**YOUR TASK:**
Convert the items from the line containing "How many MATHEMATICS" up to and including the line containing "What is the lowest" into a JSON list of strings with one string per line. Skip blank lines and leave the pictures out.
- - -
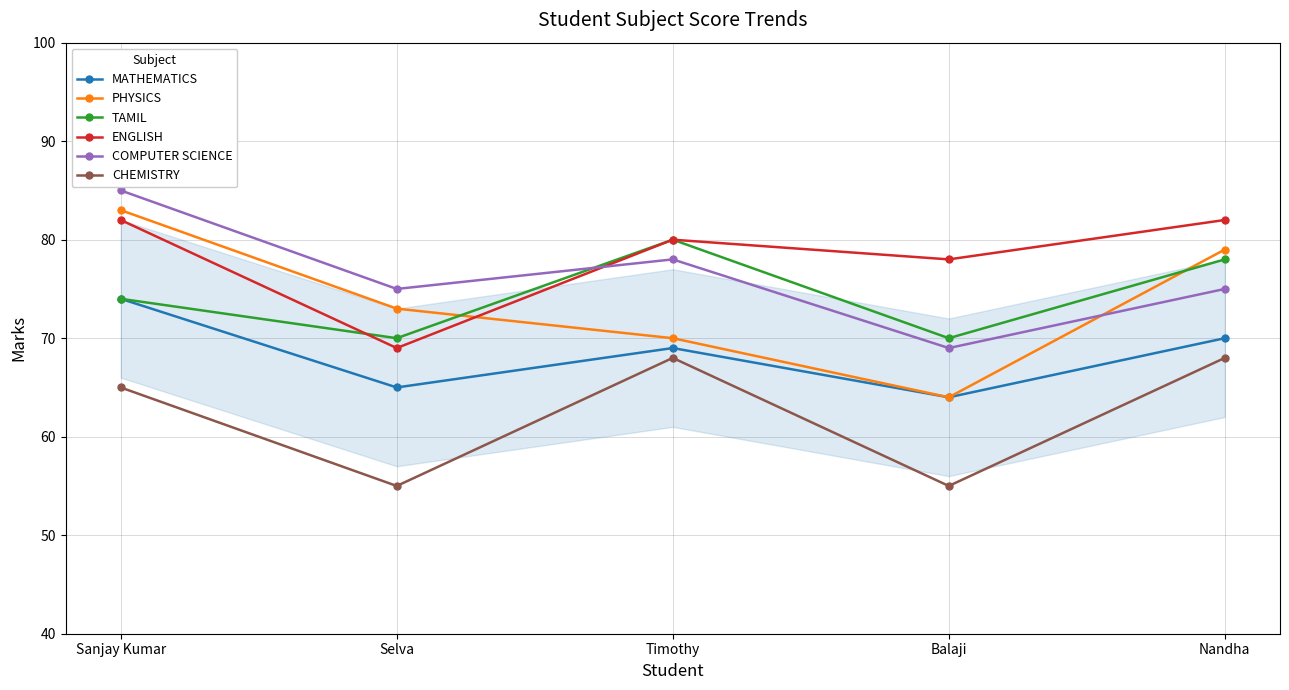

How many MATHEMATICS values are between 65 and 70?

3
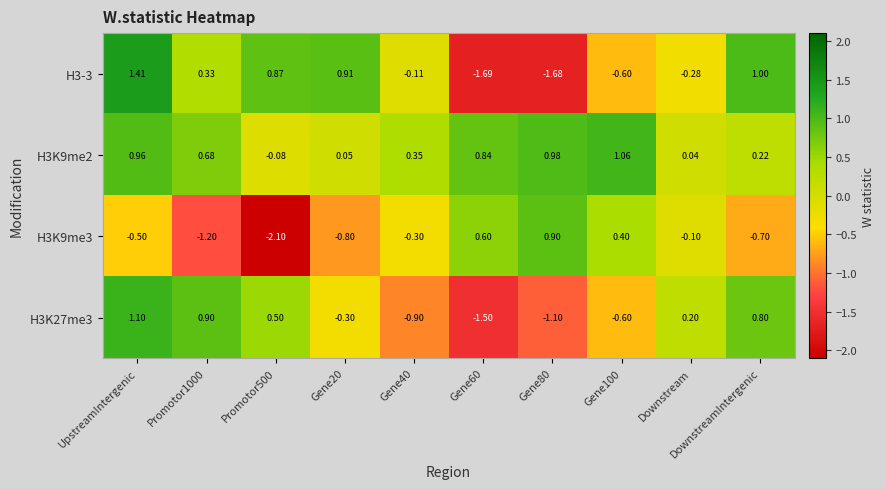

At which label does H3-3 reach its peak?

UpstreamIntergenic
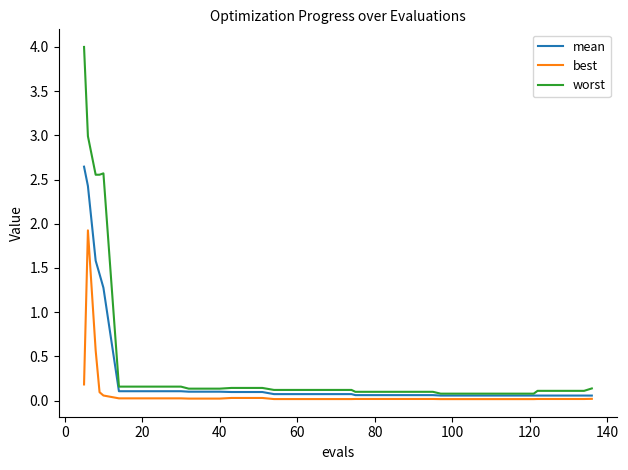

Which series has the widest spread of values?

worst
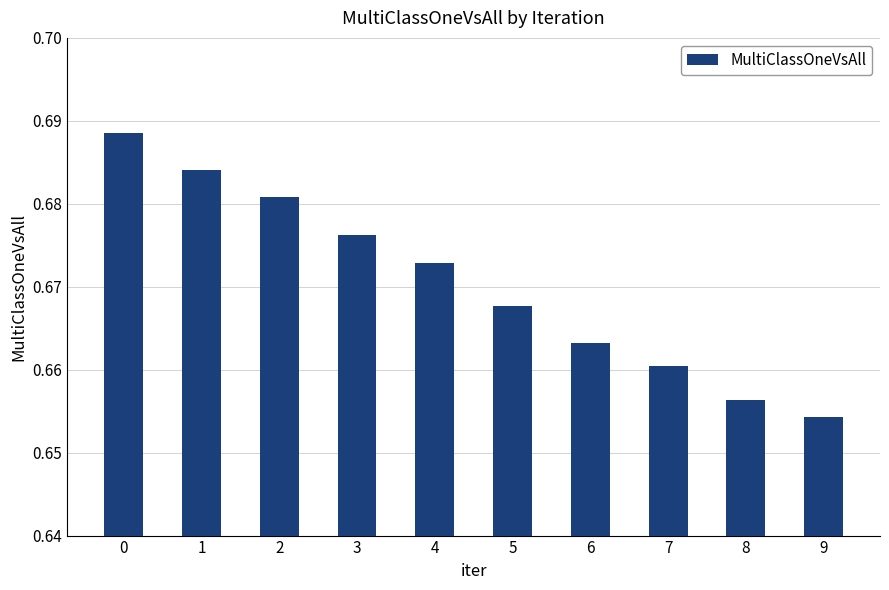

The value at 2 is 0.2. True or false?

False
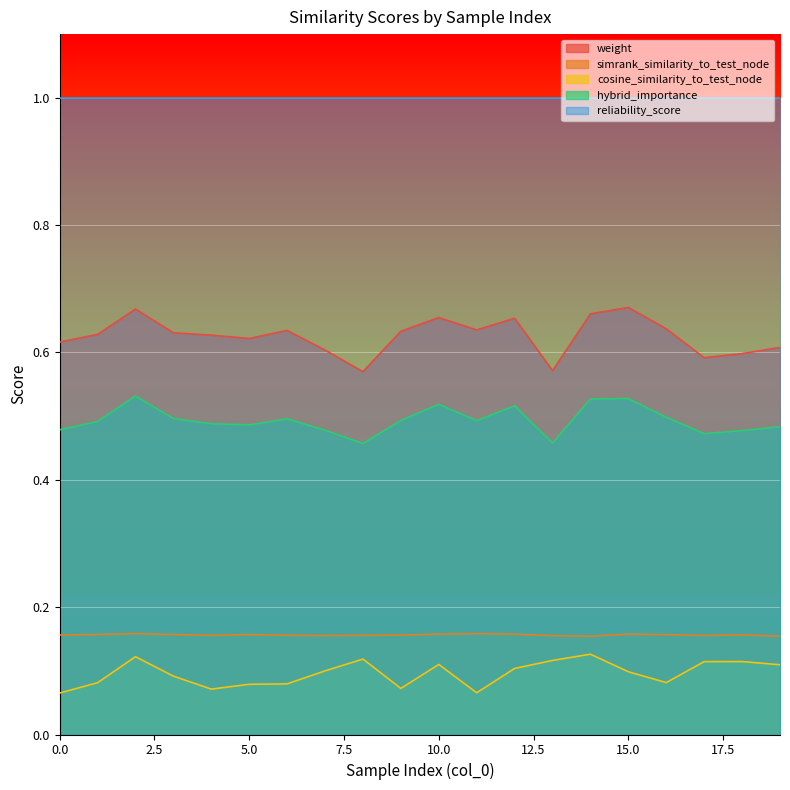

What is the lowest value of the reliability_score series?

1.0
- - -
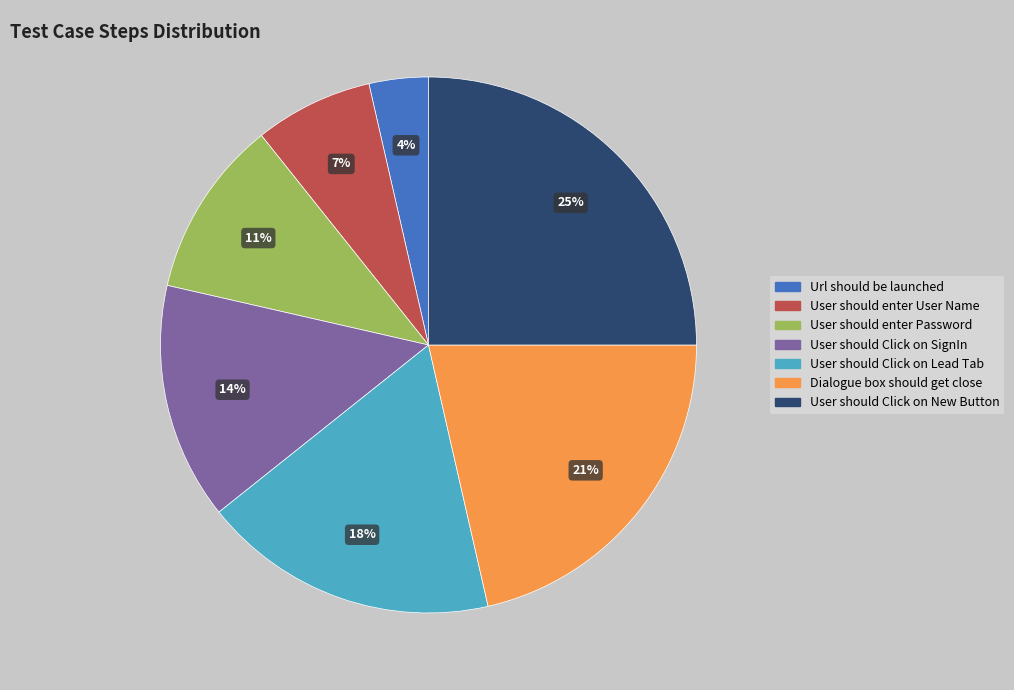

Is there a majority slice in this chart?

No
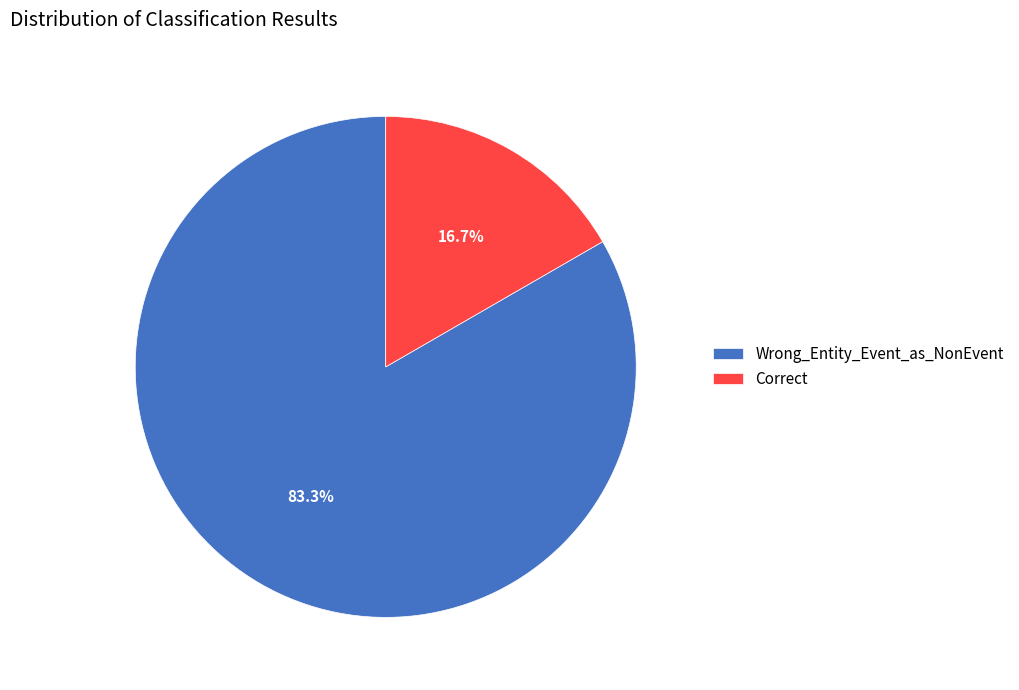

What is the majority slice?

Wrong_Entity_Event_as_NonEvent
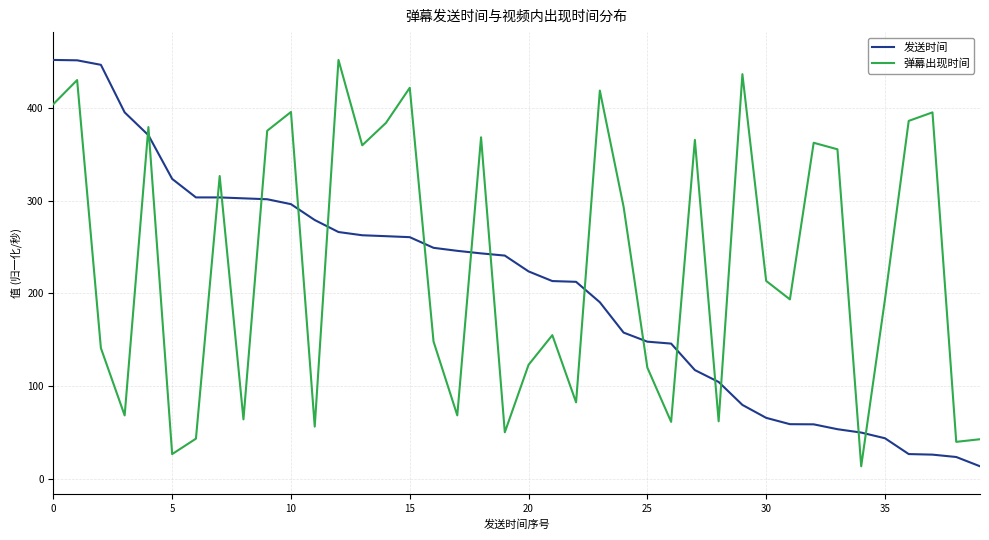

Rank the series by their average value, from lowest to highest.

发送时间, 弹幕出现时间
- - -
**SOLVED EXERCISE:**
[
  "How many MATHEMATICS values are between 65 and 70?",
  "3",
  "At which label does H3-3 reach its peak?",
  "UpstreamIntergenic",
  "Which series has the widest spread of values?",
  "worst",
  "The value at 2 is 0.2. True or false?",
  "False",
  "What is the lowest value of the reliability_score series?"
]